In 06-Apr’s Technical Blog following that day’s bullish divergence in short-term momentum that at least temporarily stemmed the major downtrend, we discussed the importance of technical and trading SCALE in navigating the usual correction-vs-reversal dilemma. After an initial trendy, impulsive 5-wave rally from 01-Apr’s 48.15 low to 13-Apr’s 54.50 high, today’s bust-out above that 54.50 initial counter-trend high confirms the subsequent 38.2% retrace and sell-off attempt to yesterday’s 52.01 low as a 3-wave and thus corrective structure within a broader base/reversal environment.
Today’s resumed strength clearly leaves yesterday’s 52.01 low as the latest smaller-degree corrective low and 01-Apr’s 48.15 low as the two key levels and risk parameters the market is now required to fail below to threaten and then negate a new bullish policy. Former 54.50-area resistance is considered new near-term support ahead of further and possibly protracted gains straight away.
In the daily log scale chart above, we simply don’t know if Jan-Apr’s plunge is a complete 5-wave structure or if it is only 3-waves, suggesting this month’s recovery may only be a 4th-Wave correction ahead of a resumption of the secular bear. Indeed, the market has thus far only retraced a Fibonacci minimum 38.2% of the prospective 3rd-Wave decline from 19-Feb’s 71.02 high to 01-Apr’s 48.15 low.

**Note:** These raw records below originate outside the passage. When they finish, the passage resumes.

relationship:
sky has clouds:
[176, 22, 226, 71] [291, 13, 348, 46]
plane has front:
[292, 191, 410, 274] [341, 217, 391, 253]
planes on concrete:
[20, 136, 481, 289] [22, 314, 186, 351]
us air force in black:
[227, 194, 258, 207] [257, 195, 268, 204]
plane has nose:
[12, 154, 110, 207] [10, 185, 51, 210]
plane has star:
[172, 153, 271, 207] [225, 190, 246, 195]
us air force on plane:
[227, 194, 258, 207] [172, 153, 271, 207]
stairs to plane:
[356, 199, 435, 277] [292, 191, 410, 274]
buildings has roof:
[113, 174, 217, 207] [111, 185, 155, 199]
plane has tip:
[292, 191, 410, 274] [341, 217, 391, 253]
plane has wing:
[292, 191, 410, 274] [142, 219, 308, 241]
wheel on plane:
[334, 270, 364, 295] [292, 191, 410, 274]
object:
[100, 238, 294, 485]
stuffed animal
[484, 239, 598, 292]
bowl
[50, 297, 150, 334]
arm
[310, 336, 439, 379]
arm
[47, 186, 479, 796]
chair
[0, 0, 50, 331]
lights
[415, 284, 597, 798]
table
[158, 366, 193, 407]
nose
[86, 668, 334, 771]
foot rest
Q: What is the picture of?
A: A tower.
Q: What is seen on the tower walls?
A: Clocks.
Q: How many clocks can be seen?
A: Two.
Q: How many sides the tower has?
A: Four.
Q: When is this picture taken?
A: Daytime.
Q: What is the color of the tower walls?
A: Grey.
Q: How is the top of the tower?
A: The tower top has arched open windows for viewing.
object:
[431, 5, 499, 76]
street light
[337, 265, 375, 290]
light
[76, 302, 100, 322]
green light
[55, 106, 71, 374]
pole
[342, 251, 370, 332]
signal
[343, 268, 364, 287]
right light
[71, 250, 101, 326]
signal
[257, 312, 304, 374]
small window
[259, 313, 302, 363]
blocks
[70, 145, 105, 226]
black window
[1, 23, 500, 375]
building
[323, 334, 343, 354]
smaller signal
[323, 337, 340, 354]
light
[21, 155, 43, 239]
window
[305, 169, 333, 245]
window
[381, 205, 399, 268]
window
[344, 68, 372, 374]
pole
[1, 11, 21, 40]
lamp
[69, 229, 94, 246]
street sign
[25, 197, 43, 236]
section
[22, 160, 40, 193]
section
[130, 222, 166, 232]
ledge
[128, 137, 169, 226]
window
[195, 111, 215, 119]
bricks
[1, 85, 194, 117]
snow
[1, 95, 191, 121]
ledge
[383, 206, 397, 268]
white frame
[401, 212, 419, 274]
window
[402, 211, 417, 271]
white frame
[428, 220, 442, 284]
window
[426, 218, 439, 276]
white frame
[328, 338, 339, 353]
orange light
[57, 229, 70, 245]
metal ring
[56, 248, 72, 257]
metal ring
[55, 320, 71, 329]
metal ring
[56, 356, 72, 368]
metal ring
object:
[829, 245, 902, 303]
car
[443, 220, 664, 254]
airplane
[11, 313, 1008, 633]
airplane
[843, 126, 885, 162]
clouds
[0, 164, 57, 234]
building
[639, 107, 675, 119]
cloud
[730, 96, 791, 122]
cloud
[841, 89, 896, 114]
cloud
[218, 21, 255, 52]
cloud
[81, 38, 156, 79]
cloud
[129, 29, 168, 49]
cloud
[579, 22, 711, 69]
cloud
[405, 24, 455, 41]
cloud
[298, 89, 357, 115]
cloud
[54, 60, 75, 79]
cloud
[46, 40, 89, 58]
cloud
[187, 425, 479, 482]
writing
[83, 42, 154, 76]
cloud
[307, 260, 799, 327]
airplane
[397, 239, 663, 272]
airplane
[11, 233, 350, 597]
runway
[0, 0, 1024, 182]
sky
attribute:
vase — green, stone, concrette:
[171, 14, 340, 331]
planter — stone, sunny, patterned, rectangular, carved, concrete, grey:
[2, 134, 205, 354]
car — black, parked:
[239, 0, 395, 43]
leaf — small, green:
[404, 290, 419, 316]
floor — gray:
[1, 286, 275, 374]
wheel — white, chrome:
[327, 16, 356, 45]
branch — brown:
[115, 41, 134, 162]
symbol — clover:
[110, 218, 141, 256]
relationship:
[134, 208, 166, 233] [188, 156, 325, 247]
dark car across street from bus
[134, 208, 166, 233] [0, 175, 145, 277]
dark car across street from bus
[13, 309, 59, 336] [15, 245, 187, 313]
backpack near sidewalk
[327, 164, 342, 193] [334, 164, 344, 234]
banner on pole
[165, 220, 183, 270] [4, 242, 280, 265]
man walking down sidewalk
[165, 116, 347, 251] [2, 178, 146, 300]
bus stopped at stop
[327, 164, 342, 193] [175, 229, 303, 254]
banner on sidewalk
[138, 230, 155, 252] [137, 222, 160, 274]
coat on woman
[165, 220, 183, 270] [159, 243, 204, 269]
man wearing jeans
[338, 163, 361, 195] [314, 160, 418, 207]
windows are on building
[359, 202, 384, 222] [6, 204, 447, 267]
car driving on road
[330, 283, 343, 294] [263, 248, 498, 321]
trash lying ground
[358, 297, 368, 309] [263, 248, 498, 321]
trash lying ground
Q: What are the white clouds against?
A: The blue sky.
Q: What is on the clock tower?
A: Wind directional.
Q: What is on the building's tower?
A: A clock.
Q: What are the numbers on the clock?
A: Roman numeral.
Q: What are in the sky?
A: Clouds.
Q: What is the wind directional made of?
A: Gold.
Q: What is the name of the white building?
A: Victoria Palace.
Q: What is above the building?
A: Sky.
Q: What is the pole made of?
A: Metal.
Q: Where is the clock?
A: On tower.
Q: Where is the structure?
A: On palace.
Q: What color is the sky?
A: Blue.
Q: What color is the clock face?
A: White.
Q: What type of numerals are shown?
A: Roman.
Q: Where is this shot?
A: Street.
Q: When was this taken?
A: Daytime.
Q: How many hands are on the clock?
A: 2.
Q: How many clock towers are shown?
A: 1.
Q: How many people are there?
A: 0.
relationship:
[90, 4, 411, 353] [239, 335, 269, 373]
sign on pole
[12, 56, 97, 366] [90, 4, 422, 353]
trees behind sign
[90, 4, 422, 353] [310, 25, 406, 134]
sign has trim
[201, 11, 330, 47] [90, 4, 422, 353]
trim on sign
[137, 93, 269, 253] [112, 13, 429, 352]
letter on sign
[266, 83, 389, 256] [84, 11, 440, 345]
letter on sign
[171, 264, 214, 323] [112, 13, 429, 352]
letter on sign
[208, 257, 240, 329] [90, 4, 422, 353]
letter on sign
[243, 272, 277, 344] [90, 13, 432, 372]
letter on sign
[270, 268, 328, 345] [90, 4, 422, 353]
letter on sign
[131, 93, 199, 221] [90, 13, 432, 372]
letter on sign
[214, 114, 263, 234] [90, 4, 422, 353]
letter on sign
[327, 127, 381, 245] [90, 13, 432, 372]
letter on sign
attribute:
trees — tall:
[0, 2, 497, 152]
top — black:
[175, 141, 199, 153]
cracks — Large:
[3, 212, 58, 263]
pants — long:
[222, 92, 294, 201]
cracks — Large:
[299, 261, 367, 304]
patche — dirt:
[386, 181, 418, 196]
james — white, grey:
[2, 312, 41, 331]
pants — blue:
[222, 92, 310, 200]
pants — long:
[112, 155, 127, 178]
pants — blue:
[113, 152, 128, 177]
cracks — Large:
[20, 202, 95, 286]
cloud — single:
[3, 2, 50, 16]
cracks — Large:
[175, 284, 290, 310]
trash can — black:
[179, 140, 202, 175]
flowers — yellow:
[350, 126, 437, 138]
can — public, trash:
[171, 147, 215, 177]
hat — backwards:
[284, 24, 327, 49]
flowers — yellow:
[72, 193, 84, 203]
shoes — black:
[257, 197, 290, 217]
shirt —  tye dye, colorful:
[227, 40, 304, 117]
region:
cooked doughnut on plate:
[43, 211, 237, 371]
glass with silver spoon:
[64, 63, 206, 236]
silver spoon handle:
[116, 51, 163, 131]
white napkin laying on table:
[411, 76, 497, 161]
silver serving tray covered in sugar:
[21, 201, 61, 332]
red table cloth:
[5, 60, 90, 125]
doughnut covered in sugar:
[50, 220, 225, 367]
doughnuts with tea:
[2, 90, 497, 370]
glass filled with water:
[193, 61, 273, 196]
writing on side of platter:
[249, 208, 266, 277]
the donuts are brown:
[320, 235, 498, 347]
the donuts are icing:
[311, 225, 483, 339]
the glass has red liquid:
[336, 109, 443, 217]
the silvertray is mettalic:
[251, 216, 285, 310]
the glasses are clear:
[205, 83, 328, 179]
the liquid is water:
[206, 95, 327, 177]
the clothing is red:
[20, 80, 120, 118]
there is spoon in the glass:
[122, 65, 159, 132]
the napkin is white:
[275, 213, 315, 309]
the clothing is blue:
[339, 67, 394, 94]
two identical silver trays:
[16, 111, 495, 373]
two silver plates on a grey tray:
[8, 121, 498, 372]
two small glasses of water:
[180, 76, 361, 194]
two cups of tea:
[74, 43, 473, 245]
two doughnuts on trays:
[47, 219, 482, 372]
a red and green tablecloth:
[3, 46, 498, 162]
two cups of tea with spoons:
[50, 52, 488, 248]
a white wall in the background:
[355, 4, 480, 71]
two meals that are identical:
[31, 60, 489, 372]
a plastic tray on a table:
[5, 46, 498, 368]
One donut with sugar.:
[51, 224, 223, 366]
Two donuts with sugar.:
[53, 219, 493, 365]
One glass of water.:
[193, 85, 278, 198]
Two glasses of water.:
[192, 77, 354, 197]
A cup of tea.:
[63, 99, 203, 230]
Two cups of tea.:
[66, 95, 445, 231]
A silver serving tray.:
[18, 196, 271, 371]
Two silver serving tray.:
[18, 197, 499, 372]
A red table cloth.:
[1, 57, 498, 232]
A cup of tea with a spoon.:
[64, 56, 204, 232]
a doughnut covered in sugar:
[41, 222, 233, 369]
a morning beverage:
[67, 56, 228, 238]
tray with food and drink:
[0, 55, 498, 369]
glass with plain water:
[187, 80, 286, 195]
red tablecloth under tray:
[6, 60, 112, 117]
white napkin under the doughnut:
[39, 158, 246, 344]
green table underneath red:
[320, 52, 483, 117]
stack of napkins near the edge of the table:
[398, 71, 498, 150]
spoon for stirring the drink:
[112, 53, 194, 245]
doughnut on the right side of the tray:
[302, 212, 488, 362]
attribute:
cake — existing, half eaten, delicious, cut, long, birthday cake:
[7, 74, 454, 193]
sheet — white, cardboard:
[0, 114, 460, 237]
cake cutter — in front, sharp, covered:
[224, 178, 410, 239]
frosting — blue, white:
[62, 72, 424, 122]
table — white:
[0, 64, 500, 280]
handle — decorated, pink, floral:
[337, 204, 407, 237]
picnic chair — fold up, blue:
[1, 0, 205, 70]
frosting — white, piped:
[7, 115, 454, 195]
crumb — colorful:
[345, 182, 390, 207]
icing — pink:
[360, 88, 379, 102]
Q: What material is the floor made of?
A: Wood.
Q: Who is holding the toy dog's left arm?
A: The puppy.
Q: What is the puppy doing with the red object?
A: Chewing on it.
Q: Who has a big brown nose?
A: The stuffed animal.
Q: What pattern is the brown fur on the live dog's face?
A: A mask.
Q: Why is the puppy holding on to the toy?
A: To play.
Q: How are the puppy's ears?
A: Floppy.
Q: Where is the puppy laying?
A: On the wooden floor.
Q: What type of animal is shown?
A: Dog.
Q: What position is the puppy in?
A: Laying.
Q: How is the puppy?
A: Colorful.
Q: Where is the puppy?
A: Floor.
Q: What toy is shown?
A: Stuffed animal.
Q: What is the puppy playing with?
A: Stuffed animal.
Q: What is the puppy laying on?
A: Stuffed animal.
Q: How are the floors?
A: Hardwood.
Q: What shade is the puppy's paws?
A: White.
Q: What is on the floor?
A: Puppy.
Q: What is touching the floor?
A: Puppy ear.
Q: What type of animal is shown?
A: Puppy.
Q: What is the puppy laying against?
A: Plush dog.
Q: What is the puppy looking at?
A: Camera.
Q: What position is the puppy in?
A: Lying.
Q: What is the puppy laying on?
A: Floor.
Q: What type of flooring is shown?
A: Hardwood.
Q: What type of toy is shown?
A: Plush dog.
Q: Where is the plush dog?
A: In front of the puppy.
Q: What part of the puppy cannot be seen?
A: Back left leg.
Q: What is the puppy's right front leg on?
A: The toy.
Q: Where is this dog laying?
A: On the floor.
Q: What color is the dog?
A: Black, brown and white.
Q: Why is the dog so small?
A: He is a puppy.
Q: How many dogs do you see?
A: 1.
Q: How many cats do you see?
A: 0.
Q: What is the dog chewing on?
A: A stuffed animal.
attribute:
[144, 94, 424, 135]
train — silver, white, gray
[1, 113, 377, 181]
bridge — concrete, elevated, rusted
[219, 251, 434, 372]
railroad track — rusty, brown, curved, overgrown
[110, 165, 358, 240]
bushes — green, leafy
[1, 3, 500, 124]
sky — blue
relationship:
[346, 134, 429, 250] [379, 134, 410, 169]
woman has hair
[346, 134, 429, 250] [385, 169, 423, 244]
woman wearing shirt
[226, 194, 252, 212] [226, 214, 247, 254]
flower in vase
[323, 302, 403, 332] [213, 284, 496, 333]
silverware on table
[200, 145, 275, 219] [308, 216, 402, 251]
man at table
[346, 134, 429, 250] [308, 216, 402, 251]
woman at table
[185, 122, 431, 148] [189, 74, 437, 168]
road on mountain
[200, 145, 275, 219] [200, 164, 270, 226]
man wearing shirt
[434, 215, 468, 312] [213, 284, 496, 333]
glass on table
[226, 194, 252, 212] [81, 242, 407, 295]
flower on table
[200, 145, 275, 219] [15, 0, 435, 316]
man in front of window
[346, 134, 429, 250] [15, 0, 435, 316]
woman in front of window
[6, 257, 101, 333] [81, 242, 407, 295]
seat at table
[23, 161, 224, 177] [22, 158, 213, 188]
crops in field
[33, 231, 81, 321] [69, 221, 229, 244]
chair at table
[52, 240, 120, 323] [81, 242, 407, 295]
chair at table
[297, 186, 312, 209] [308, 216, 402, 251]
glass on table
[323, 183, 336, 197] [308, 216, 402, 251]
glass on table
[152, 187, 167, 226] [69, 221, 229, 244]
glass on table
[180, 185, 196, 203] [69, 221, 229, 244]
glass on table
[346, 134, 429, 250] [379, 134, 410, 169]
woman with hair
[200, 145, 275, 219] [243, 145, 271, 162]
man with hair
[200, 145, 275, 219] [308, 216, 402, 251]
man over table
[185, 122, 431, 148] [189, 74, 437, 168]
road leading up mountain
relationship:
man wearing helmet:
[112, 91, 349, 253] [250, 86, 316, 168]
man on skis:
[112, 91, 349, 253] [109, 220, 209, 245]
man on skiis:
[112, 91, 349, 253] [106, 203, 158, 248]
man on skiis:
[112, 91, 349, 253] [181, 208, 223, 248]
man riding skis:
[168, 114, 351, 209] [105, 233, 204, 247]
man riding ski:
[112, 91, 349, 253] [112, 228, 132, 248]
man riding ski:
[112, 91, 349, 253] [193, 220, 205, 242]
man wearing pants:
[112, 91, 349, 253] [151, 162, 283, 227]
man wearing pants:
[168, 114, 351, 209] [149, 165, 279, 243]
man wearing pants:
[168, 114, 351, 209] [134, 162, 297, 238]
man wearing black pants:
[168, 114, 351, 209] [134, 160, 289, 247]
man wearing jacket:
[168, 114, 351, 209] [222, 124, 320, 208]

But we know with certainty and specificity that PROOF of resumed weakness below at least 51.02 is now required to threaten a broader bullish count and resurrect a bearish one. Until and unless such sub-52.01 weakness is shown, there’s no way to know that the rally from yesterday’s 52.01 low isn’t the dramatic 3rd-Wave of a major reversal higher that warns of protracted, even relentless gains straight away.
Historically bearish sentiment/contrary opinion levels shown in the weekly log chart below totally reinforce a base/reversal count that could be major in scope since Jan-Apr’s major downtrend has been broken, rendering sentiment applicable.
Lastly and from an even broader perspective, the monthly log chart below shows the market’s engagement of former huge support from the 54.50-to-56.50-range that, since demolished last month, cannot be ignored as a major resistance candidate. If the market’s not reversing and if this rebound is only a larger-degree correction, then this 54.50-to-56.50-area is a likely candidate to reject the rebound. But here again lies the importance of yesterday’s 52.01 corrective low, THE specific and objective risk parameter around which to gauge the bull’s resolve and potential.
These issues considered, a new bullish policy is advised with setback attempts to 54.50 OB first approached as corrective buying opportunities with a failure below 52.01 required to threaten this call enough to warrant its cover. In lieu of such sub-52.01 weakness, further and possibly protracted gains straight away are expected as part of a base/reversal process that could be major in scope.